Updated on April 25, 2016
Human trafficking victim starting new life in U.S. with help from KU Law student
No more interviews with the Department of Homeland Security, no more meetings with the U.S. Attorney’s Office, no more facing her traffickers in court. The criminal case was finally closed. Now she was living in a foreign country, away from family and friends, with minimal funds, unable to speak English, and wanted to stay in the U.S. to avoid retaliation from her traffickers. This was the client I was assigned during the Medical-Legal Partnership (MLP) externship orientation.
I have never felt so nervous than I did when I left the MLP orientation. And I have never felt so confident and excited about pursing a legal career than I did on my last day at the MLP.
Orientation day for the MLP was the most overwhelming day I’ve experienced during law school. I walked out of the office with a client who had been a victim of human trafficking, a book about T and U visas (something I knew nothing about), and a list of people I had never met with whom I needed to schedule meetings. I had never had a real client, conducted an interview, worked with an interpreter, or written anything more complex than a summary judgment. I felt incredibly unprepared to take on my client’s task and was beyond scared that someone’s future had been placed in my hands.
My one semester in the MLP gave me invaluable practical experience.
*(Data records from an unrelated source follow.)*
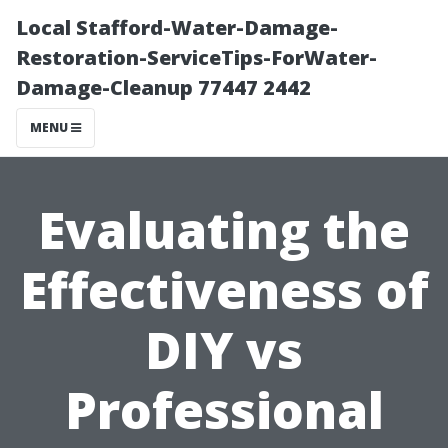
Local Stafford-Water-Damage-
Restoration-ServiceTips-ForWater-
Damage-Cleanup 77447 2442
MENU
Evaluating the
Effectiveness of
DIY vs
Professional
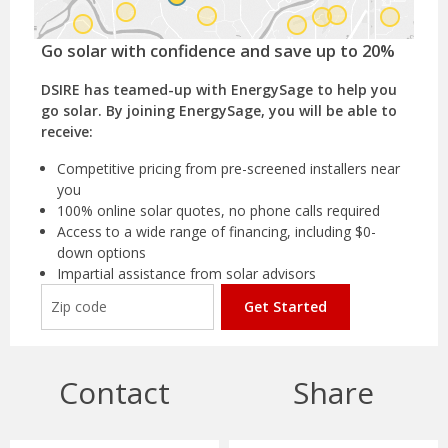
Go solar with confidence and save up to 20%
DSIRE has teamed-up with EnergySage to help you
go solar. By joining EnergySage, you will be able to
receive:
Competitive pricing from pre-screened installers near
you
100% online solar quotes, no phone calls required
Access to a wide range of financing, including $0-
down options
Impartial assistance from solar advisors
Get Started
Contact
Share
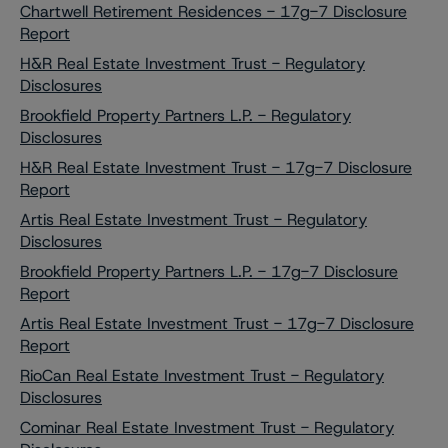
Chartwell Retirement Residences - 17g-7 Disclosure
Report
H&R Real Estate Investment Trust - Regulatory
Disclosures
Brookfield Property Partners L.P. - Regulatory
Disclosures
H&R Real Estate Investment Trust - 17g-7 Disclosure
Report
Artis Real Estate Investment Trust - Regulatory
Disclosures
Brookfield Property Partners L.P. - 17g-7 Disclosure
Report
Artis Real Estate Investment Trust - 17g-7 Disclosure
Report
RioCan Real Estate Investment Trust - Regulatory
Disclosures
Cominar Real Estate Investment Trust - Regulatory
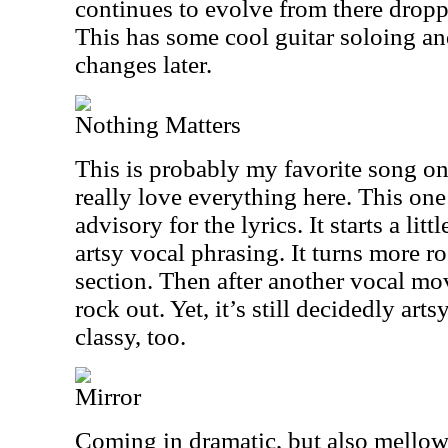
continues to evolve from there dropp
This has some cool guitar soloing an
changes later.
Nothing Matters
This is probably my favorite song on
really love everything here. This one
advisory for the lyrics. It starts a lit
artsy vocal phrasing. It turns more ro
section. Then after another vocal mov
rock out. Yet, it’s still decidedly arts
classy, too.
Mirror
Coming in dramatic, but also mello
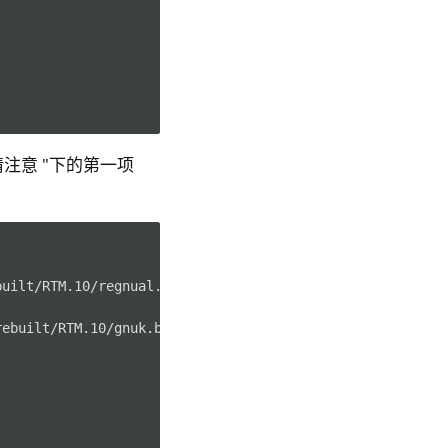
"请注意 "下的第一项
uilt/RTM.10/regnual.bin)

ebuilt/RTM.10/gnuk.bin)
My first task was a trivial one — make a phone call. But I had to call the U.S. Attorney’s Office to ask for copies of documents filed during the criminal trial of the traffickers. My hands were shaking as I dialed the number. By the end of the semester I was on a first-name basis with my contacts in various government offices. My MLP experience taught me more than just how to do legal research, fill out forms, and write. It taught me how to connect with my client and maintain emotional health, showed me the importance of networking with people who aren’t lawyers, and that legal work is much more complex than class materials ever intimated.
I ended my time with the MLP by turning over an almost 2-inch-tall stack of papers that was my client’s T visa application. It needed one final review and would then be sent off. I walked out of the MLP confident in my work. For the first time during school, I felt like I had accomplished something. That day I was sure I was pursuing the right career.
Ten months later I received a phone call from the MLP office. My client’s T visa had been approved. The gravity of what I had worked on for an entire semester truly came into focus at that moment. I had helped make a real difference for a real person. This was my best day during law school. My MLP experience showed me that true success as a legal advocate is achieved when your client succeeds.
— Monica Hill Henning is a third-year KU Law student from Kingman, Kansas. She is set to graduate in May 2016.